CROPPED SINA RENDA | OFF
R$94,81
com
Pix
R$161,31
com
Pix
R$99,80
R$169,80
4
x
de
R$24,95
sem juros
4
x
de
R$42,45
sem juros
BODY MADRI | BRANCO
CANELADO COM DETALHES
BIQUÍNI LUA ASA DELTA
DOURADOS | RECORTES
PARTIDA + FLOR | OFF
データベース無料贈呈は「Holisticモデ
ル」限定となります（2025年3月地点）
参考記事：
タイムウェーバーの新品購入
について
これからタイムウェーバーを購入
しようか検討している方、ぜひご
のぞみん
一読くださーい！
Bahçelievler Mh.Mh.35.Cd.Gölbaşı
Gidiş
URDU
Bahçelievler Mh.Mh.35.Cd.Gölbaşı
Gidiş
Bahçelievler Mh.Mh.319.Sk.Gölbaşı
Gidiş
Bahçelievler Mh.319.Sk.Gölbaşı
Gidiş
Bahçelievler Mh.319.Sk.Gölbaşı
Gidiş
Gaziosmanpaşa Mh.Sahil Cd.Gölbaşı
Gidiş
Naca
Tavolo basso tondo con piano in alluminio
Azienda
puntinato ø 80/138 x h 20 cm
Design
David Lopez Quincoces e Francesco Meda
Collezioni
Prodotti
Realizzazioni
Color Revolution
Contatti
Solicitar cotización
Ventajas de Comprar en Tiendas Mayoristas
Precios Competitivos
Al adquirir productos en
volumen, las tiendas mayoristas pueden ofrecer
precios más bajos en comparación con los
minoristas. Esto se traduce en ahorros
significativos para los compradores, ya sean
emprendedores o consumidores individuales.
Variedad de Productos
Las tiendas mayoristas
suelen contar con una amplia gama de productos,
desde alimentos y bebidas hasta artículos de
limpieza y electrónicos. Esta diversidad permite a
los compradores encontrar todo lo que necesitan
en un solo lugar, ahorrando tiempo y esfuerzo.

Task directions
Copy every line of the listing above word for word.

Exercise solution
CROPPED SINA RENDA | OFF
R$94,81
com
Pix
R$161,31
com
Pix
R$99,80
R$169,80
4
x
de
R$24,95
sem juros
4
x
de
R$42,45
sem juros
BODY MADRI | BRANCO
CANELADO COM DETALHES
BIQUÍNI LUA ASA DELTA
DOURADOS | RECORTES
PARTIDA + FLOR | OFF
データベース無料贈呈は「Holisticモデ
ル」限定となります（2025年3月地点）
参考記事：
タイムウェーバーの新品購入
について
これからタイムウェーバーを購入
しようか検討している方、ぜひご
のぞみん
一読くださーい！
Bahçelievler Mh.Mh.35.Cd.Gölbaşı
Gidiş
URDU
Bahçelievler Mh.Mh.35.Cd.Gölbaşı
Gidiş
Bahçelievler Mh.Mh.319.Sk.Gölbaşı
Gidiş
Bahçelievler Mh.319.Sk.Gölbaşı
Gidiş
Bahçelievler Mh.319.Sk.Gölbaşı
Gidiş
Gaziosmanpaşa Mh.Sahil Cd.Gölbaşı
Gidiş
Naca
Tavolo basso tondo con piano in alluminio
Azienda
puntinato ø 80/138 x h 20 cm
Design
David Lopez Quincoces e Francesco Meda
Collezioni
Prodotti
Realizzazioni
Color Revolution
Contatti
Solicitar cotización
Ventajas de Comprar en Tiendas Mayoristas
Precios Competitivos
Al adquirir productos en
volumen, las tiendas mayoristas pueden ofrecer
precios más bajos en comparación con los
minoristas. Esto se traduce en ahorros
significativos para los compradores, ya sean
emprendedores o consumidores individuales.
Variedad de Productos
Las tiendas mayoristas
suelen contar con una amplia gama de productos,
desde alimentos y bebidas hasta artículos de
limpieza y electrónicos. Esta diversidad permite a
los compradores encontrar todo lo que necesitan
en un solo lugar, ahorrando tiempo y esfuerzo.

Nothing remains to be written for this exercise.